Pressure-treated wood may not be the best choice for exterior trim, since most pressure-treated wood is southern yellow pine, a species that is not particularly good at holding paint. Southern yellow pine, whether or not it is pressure-treated, does not hold paint as well as western red cedar. Since most pressure-treated wood has knots and other defects, any lumber used for exterior trim would need to be carefully selected to find boards that are as clear as possible. Although some lumberyards do sell premium grades of pressure-treated wood for exterior trim, this grade may be difficult to find.

Horizontale Surfaces (Decks)

Q. How should paints and stains perform on pressure-treated wood? I haven't had a lot of luck painting the PT wood decks I build: The paint seems to fail after only two or three years. Is this because pressure-treated lumber is so wet, or do the chemicals used to treat the wood cause the paint to come off?
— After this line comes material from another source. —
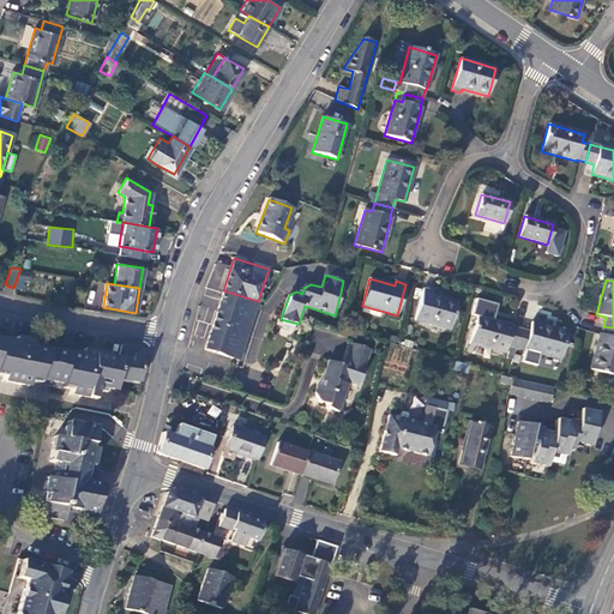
[(423,288),(414,320),(450,330),(457,302),(432,295),(433,290),(423,288)]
A. William Feist responds: It's not surprising that the paint on your pressure-treated wood decks is failing in two or three years. Normally, decks should not be painted, but should be finished regularly (annually or biannually) with a penetrating semitransparent stain or a penetrating clear finish (especially those finishes designed for use on decks). Paints and solid-color stains simply cannot hold up to the severe exposure of a deck surface. As small cracks develop on the deck's surface from exposure to sun and water, water passes through and the paint soon peels. Penetrating finishes cannot fail in this way because they do not form a film, so they are much more suitable for decks. In addition, the wood species used for pressure treating is usually southern pine, which does not hold paint well because it tends to expand and contract a lot.

Studies at the U.S. Forest Products Laboratory in Madison, Wis., have shown that semitransparent stains and clear finishes will actually last longer on pressure-treated wood (CCA, or chromated copper arsenate). This is because the chromium in the treatment protects the wood surface from ultraviolet degradation. Paints and solid-color stains will perform well on pressure-treated wood that is used in an upright position (on fences, for instance), but only when the wood has been cleaned and is thoroughly dry before painting.

William Feist is a consultant and teacher on wood weathering and exterior wood finishing. He was a research chemist at the Forest Products Lab in Madison, Wis., for 30 years.


From Scott Paints
Allow pressure treated lumber to age at least 90 days or preferably six months before painting. This allows excessive protective chemicals to ooze out of the surface, lowering the moisture level to improve paint adhesion.

If the new pressure treated lumber shows any signs of mold, mildew, or algae growth, pressure clean the surface just as you would for prepping for any paint job, using a dilute solution of chlorine and water. Surprisingly, mildew grows quite well on unprotected, pressure treated lumber and it must be removed before painting.

It is recommend to paint with an appropriate primer and topcoat system. The recommended system for best durability is to prime with one coat of a 100% acrylic primer and then top coating with a 100% acrylic flat or eggshell. The use of vinyl acrylic, acrylic blends, or low quality, non-100% acrylic primers and paints is specifically not recommended.

We do not recommend clear waterproof sealers on pressure treated lumber, as the nature of the lumber eliminates the ability of these sealers to penetrate properly. Sifting on the surface, these sealers can actually attract dirt, mold, mildew and algae causing more damage than you would get if you just left it alone. Staining pressure treated lumber is also not recommended, again due to the inability of stains to properly penetrate into the lumber. It is our experience that a proper primer and topcoat of 100% acrylic premium paints has the best chance of adhering and withstanding the excessive moisture and shrinkage of pressure treated lumber.

"The best way to determine if pressure treated wood is dried and is ready to accept a coating, is with a moisture meter. A 12-15% is considered good. A six months drying period is normal for any wood above a 15% reading. If you are uncertain about the moisture content, sawing a small section off of a board will expose what's inside. If there is moisture left on the saw blade, there is too much to coat."